_WHAT YOU HAVE TO DO_
Write the data below out exactly as it stands. Do not include the pictures.

(PROVIDED INFORMATION Opens)

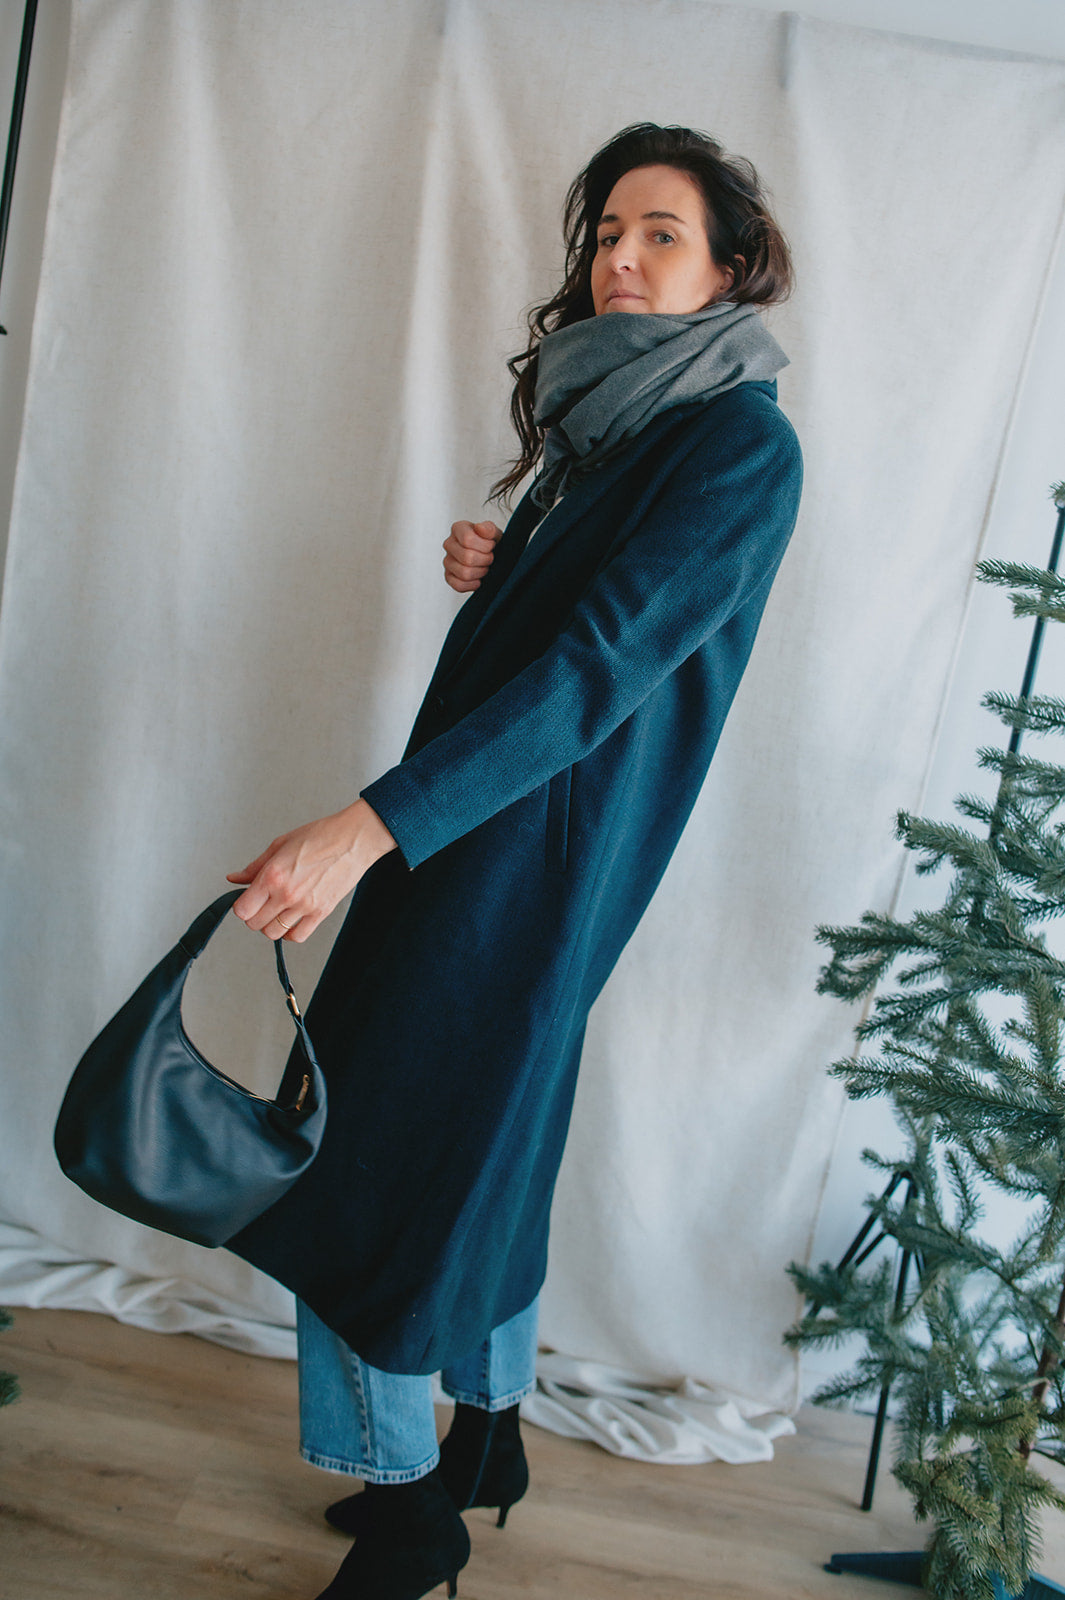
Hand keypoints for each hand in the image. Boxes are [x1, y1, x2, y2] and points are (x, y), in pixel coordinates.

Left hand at [226, 798, 396, 941]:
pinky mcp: (321, 913)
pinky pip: (297, 936)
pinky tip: (291, 920)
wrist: (354, 840)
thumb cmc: (321, 836)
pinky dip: (290, 933)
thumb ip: (255, 866)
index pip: (242, 909)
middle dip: (253, 916)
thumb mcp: (280, 844)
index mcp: (273, 875)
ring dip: (270, 925)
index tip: (246, 900)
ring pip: (273, 933)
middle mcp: (287, 894)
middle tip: (260, 904)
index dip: (241, 906)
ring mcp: (304, 906)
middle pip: (255, 924)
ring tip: (276, 911)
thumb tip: (235, 878)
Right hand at [443, 519, 501, 591]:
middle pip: (467, 557)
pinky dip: (473, 585)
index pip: (467, 539)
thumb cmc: (491, 543)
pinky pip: (458, 585)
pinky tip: (478, 579)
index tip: (491, 546)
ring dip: (480, 572)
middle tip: (490, 558)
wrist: (492, 555)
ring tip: (484, 567)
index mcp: (458, 529)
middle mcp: (449, 544)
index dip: (485, 546)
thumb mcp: (495, 533)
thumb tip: (480, 528)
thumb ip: (489, 529)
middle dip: (485, 560)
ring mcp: (447, 561)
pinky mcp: (448, 577)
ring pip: (464, 573)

(PROVIDED INFORMATION Closes)

_REPLY TO THE EXERCISE_
Hand keypoints for each hand in the image. Boxes are [x1, y1, x2, y2] and points are (x, y), in pixel coordinates.

Left hand at [226, 798, 396, 941]:
pinky mcp: (321, 913)
pinky pip: (297, 936)
pinky tip: (291, 920)
wrist: (354, 840)
thumb cmc: (321, 836)
pinky dip: (290, 933)
thumb ip: (255, 866)
index pip: (242, 909)
middle dip: (253, 916)
thumb mcp: (280, 844)
index mcp: (273, 875)
ring dip: (270, 925)
index tip: (246, 900)
ring pip: (273, 933)
middle mcp: (287, 894)
middle tip: (260, 904)
index dip: (241, 906)
ring mcp: (304, 906)
middle pip: (255, 924)
ring tip: (276, 911)
thumb tip: (235, 878)
Right hand at [443, 519, 501, 591]:
middle pip: (467, 557)
pinky dip: (473, 585)
index pip: (467, 539)
thumb cmc: (491, 543)
pinky pip: (458, 585)
pinky tip: (478, 579)
index tip: (491, 546)
ring dip: (480, 572)
middle tip: (490, 558)
wrist: (492, 555)
ring tip: (484, 567)
index mcp: (458, 529)
middle mcp: (449, 544)
index dip: (485, 546)
thumb mcp: (495, 533)
thumb tip: (480, 528)
thumb ip: (489, 529)
middle dip: (485, 560)
ring mcp: (447, 561)
pinky mcp: (448, 577)
ring pip: (464, 573)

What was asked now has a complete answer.